OIL PRICES declined moderately this week as bullishness to the anticipated production cuts by the Organization of the Petroleum Exporting Countries (Opec) waned.
Petron and Shell on Monday announced a rollback of 15 centavos per liter for gasoline, 60 centavos per liter on diesel, and 40 centavos per liter on kerosene effective 6 a.m. today.
In an advisory, Seaoil said it was reducing prices of gasoline by 15 centavos per liter, diesel by 60 centavos per liter, and kerosene by 40 centavos per liter.
Phoenix Petroleum Philippines and PTT Philippines announced price cuts of 15 centavos per liter for gasoline and 60 centavos per liter for diesel effective 6 a.m. today. Both do not sell kerosene.
Including the latest adjustment, prices of major fuel products will have risen by 22 centavos per liter for gasoline and 60 centavos per liter for diesel.
Other oil firms had not made formal announcements as of press time but are expected to follow suit.

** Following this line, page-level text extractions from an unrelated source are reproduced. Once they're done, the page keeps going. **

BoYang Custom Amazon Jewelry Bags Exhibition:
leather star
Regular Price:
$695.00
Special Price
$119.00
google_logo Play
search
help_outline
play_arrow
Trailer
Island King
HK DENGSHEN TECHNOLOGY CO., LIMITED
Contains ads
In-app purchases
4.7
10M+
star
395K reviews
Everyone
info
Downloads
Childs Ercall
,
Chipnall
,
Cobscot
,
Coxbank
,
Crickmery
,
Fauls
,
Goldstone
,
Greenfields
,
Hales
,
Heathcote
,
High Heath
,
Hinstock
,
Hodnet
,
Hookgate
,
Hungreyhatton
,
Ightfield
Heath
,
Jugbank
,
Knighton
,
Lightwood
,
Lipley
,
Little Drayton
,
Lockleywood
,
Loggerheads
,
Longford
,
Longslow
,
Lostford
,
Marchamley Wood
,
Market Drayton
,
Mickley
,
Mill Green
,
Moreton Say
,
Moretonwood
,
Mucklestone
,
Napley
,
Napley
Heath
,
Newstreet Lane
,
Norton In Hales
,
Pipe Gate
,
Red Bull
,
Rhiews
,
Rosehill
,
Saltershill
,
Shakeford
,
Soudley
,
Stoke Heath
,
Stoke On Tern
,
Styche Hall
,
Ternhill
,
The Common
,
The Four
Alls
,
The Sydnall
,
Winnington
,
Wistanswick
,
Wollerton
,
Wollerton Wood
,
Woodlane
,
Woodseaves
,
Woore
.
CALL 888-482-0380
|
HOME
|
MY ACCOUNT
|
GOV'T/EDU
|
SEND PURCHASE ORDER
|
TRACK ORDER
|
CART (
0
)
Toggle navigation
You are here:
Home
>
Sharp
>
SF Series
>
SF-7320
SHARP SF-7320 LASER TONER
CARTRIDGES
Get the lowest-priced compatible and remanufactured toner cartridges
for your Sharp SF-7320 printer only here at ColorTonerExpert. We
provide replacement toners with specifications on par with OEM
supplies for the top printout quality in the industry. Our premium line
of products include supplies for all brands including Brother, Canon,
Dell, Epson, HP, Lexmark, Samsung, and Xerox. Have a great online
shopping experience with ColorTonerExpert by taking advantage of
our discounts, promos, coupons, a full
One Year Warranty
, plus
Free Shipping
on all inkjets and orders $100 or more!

Most of the country’s fuel products are from imported sources, which mean distributors are subjected to similar price factors such as international oil prices, foreign exchange rates, taxes, and logistics.
There have been various price rallies since the start of 2016 but none of them seem to go beyond the $40 to $43 per barrel range. Despite periods of bullishness that drive prices up, prices have remained relatively stable since the market is still fundamentally oversupplied.
Talks of Opec cutting production at the urging of some members have made prices spike now and then since January but until now, no concrete steps have been taken for the group to curb output in order to drive prices up.
Major members such as Saudi Arabia are seen to be treading carefully since too-low prices are hitting Opec economies but at the same time, prices above $45 per barrel may revive shale oil operators in the US that had folded in recent months. If that happens, there will may be another round of oversupply and price crashes, which would only prolong the problems of traditional petroleum producers.
Retail oil prices in the Philippines are set weekly, largely directed by international trading the week before.
Oil prices fell Monday as talks of production cuts seem to have lost steam while US output remains high and concerns remain of whether economic growth in Asia would be enough to drive up demand.